5. The autonomous learning method of a robot based on generating an countermeasure network according to claim 4, wherein the loss function L of the arbiter _{discriminator} (D) The method comprises the following steps:

L _{discriminator} (D)＝E _x～P [-logD(x)]+E _x～G [-log(1-D(x))]

wherein ,E_x～P [-logD(x)]Representing loss of separation of real samples into generated samples, E _x～G [-log(1-D(x))]Representing the loss of splitting the generated samples into true samples.

6. The autonomous learning method of a robot based on generating an countermeasure network according to claim 4, wherein the loss function L of the generator _generator (G) The method comprises the following steps:

L _generator (G)＝E _x～G [-logD(x)]+E _x～G [log(1-D(x))]

wherein ,E_x～G [-logD(x)]Representing loss of the discriminator classifying the generated samples into generated samples, E _x～G [log(1-D(x))]Representing the loss of the discriminator classifying the generated sample into a true sample.

7. A method of autonomous learning by a robot based on generating an countermeasure network according to claim 1, characterized by using a value function evaluation strategy, the value function including a state-representative value function V _π (s) and a function Q representing an action value _π (s, a) wherein:

8. The autonomous learning method of a robot based on generating an countermeasure network according to claim 1, wherein the steps of sampling the executed policy and comparing the sampling result with the data extracted from the mixed sample pool to obtain a reward function and an optimal policy are as follows:

wherein ,

An optimal state value function representing a state s', P _sa (s') means that arbitrary motion is performed when the state is sAs a e a, the probability of the state occurrence s→s',

bond V ^* (s) obtaining

Finally, the rewarding function and the optimal strategy are obtained.
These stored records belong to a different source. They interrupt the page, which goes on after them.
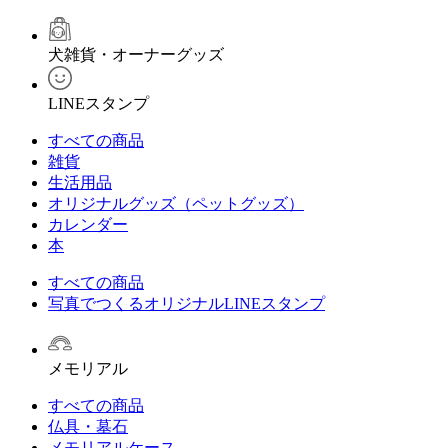
犬雑貨・オーナーグッズ
LINEスタンプ
すべての商品
雑貨
生活用品
オリジナルグッズ（ペットグッズ）
カレンダー
本
すべての商品
写真でつくるオリジナルLINEスタンプ
メモリアル
すべての商品
仏具・墓石
メモリアルケース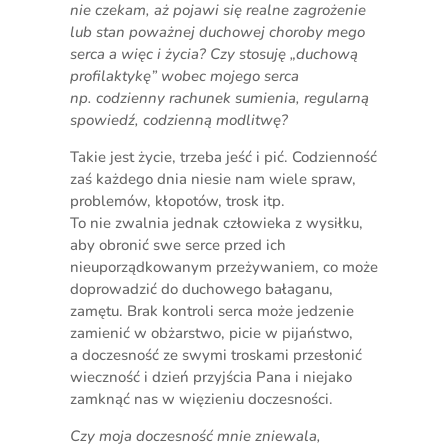
nie czekam, aż pojawi się realne zagrożenie
lub stan poważnej duchowej choroby mego
serca a więc i życia? Czy stosuję „duchową
profilaktykę” wobec mojego serca
np. codzienny rachunek sumienia, regularną
spowiedź, codzienną modlitwę?
Takie jest życie, trzeba jeść i pić. Codzienność
zaś każdego dnia niesie nam wiele spraw,
problemów, kłopotów, trosk itp.
To nie zwalnia jednak człowieka z wysiłku,
aby obronić swe serce przed ich
nieuporządkowanym przeżywaniem, co może
doprowadzić do duchowego bałaganu,
zamętu. Brak kontroli serca może jedzenie
zamienić w obżarstwo, picie w pijaństwo,
a doczesność ze swymi troskami przesłonić
wieczność i dzień przyjścia Pana i niejako
zamknąć nas w więzieniu doczesności.
Czy moja doczesność mnie zniewala,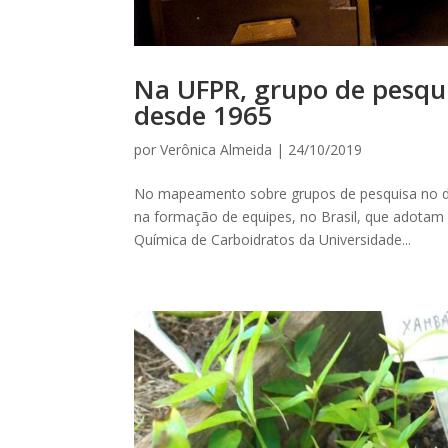
Na UFPR, grupo de pesqui
desde 1965
por
Verônica Almeida
|
24/10/2019
No mapeamento sobre grupos de pesquisa no di
na formação de equipes, no Brasil, que adotam 
Química de Carboidratos da Universidade...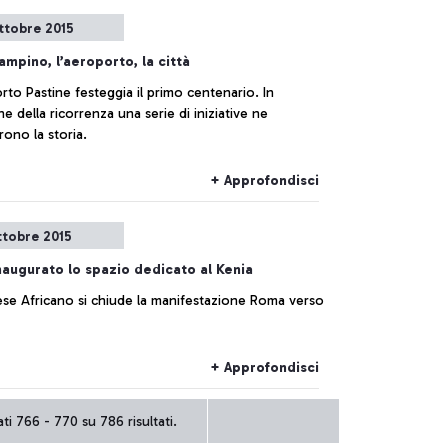
ttobre 2015
ampino, l’aeroporto, la città
rto Pastine festeggia il primo centenario. In
e della ricorrenza una serie di iniziative ne
rono la storia.
+ Approfondisci
ttobre 2015
naugurato lo spazio dedicato al Kenia
se Africano si chiude la manifestazione Roma verso
+ Approfondisci
ti 766 - 770 su 786 risultati.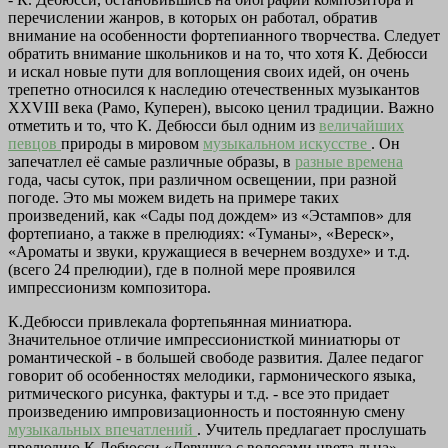
перечислении жанров, в которых он работал, обратив
внимание на особенности фортепианного творчества. Следует
обратить внимание школьников и на то, что хотя К. Дебюсси
и искал новые пути для воплощения своих идей, он очень
трепетно относился к наследию отечественных музыкантов
XXVIII века (Рамо, Куперен), высоко ценил традиции. Важно
отметить и то, что К. Дебюсси был одним из
величайших
певцов
природы в мировом
музыкальном искусстве
. Он
запечатлел её самые различные образы, в
разные времена
года, часы суток, при различном освещении, при разной
погоде. Это мы можем видеть на примере таких
произведений, как «Сады под дождем» из «Эстампов» для
фортепиано, а также в прелюдиях: «Туманы», «Вереск»,
«Ароматы и звуки, кружащиеся в вечернем воздухе» и т.д.
(всего 24 прелюдии), где в полной мере проявился
импрессионизм композитора.
К.Дебюсси привлекала фортепьянная миниатюра.
Значительное отличие импрессионисткой миниатюры от
романтической - в большей свободе развития. Далее педагог
говорит об особенностях мелодики, гармонического языка,
ритмического рисунка, фактуры и т.д. - все это придает
произведению импровизационность и постоянную смену
музыкальных впечатлений
. Учитель предлагает прослушать
прелюдию К.Дебюсси «Девушка с волосами цвета льна»,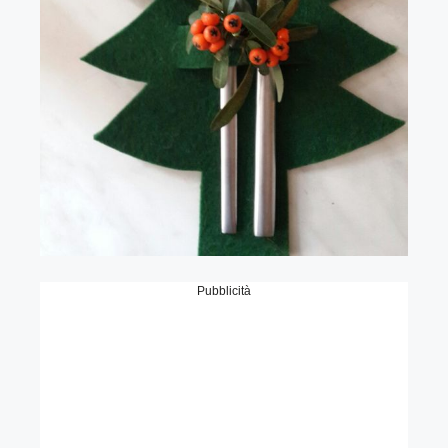
Pubblicità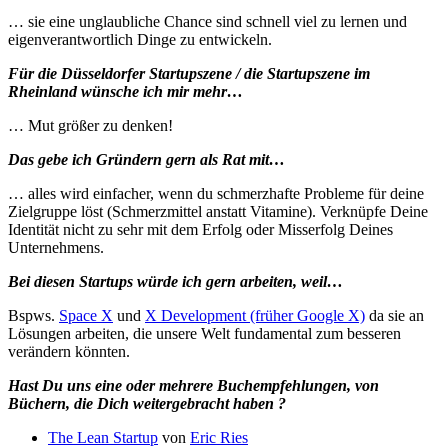
… sie eine unglaubliche Chance sind schnell viel zu lernen und
eigenverantwortlich Dinge zu entwickeln.
Für die Düsseldorfer Startupszene / die Startupszene im
Rheinland wünsche ich mir mehr…
… Mut größer zu denken!
Das gebe ich Gründern gern als Rat mit…
… alles wird einfacher, wenn du schmerzhafte Probleme für deine
Zielgruppe löst (Schmerzmittel anstatt Vitamine). Verknüpfe Deine
Identität nicht zu sehr mit dem Erfolg oder Misserfolg Deines
Unternehmens.
Bei diesen Startups würde ich gern arbeiten, weil…
Bspws.
Space X
und
X Development (früher Google X)
da sie an
Lösungen arbeiten, die unsere Welt fundamental zum besseren
verändern könnten.
Hast Du uns eine oder mehrere Buchempfehlungen, von
Büchern, die Dich weitergebracht haben ?
The Lean Startup
von
Eric Ries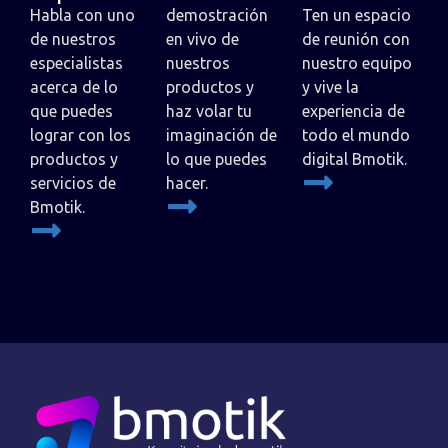
Habla con uno
demostración
Ten un espacio
de nuestros
en vivo de
de reunión con
especialistas
nuestros
nuestro equipo
acerca de lo
productos y
y vive la
que puedes
haz volar tu
experiencia de
lograr con los
imaginación de
todo el mundo
productos y
lo que puedes
digital Bmotik.
servicios de
hacer.
Bmotik.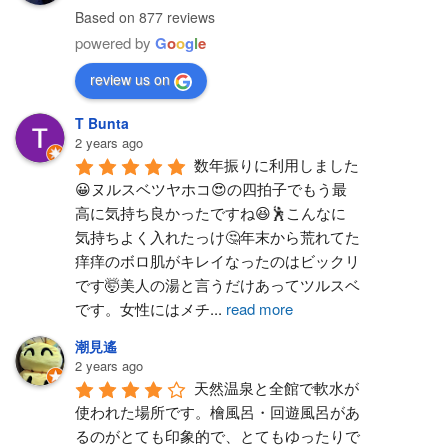
Based on 877 reviews
powered by
G
o
o
g
l
e
review us on
T Bunta
2 years ago
数年振りに利用しました
😀ヌルスベツヤホコ😍の四拍子でもう最
高に気持ち良かったですね😆🕺こんなに
気持ちよく入れたっけ🤔年末から荒れてた
痒痒のボロ肌がキレイなったのはビックリ
です🤯美人の湯と言うだけあってツルスベ
です。女性にはメチ
...
read more
潮見遙
2 years ago
天然温泉と全館で軟水が
使われた場所です。檜風呂・回遊風呂があ
るのがとても印象的で、とてもゆったりで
9. The autonomous learning method of a robot based on generating a countermeasure network according to claim 1, wherein the training of the markov chain model according to the reward function is specifically that parameters in the reward function are obtained by calculating a maximum entropy, and the markov chain model is further determined.
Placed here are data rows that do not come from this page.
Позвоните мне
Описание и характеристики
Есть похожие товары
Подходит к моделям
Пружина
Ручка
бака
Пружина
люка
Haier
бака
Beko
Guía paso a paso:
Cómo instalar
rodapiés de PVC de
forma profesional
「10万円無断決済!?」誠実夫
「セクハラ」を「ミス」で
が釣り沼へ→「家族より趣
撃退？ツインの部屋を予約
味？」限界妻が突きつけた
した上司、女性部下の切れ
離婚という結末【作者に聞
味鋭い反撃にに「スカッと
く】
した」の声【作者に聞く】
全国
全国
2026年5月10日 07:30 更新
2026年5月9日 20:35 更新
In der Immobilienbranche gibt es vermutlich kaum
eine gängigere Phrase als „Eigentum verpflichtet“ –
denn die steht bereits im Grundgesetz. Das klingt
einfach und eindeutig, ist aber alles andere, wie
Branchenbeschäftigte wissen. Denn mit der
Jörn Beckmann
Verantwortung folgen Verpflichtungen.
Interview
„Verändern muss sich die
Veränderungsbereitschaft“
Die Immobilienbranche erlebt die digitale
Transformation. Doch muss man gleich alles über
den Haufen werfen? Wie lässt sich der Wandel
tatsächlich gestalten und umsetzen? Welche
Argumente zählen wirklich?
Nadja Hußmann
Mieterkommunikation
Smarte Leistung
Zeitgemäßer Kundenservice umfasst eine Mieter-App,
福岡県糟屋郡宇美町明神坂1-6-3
10. The autonomous learning method of a robot based on generating an countermeasure network according to claim 9, wherein the calculating the maximum entropy is specifically:

max-plogp

where p is the probability, l _i Represents the ith trace in the probabilistic model, f represents the feature expectations, f _E Representing expert characteristics expectations τ _i An ith element in the expert sample set;

wherein ,λ_i (i=0 to n) is the i-th parameter in the bonus function R.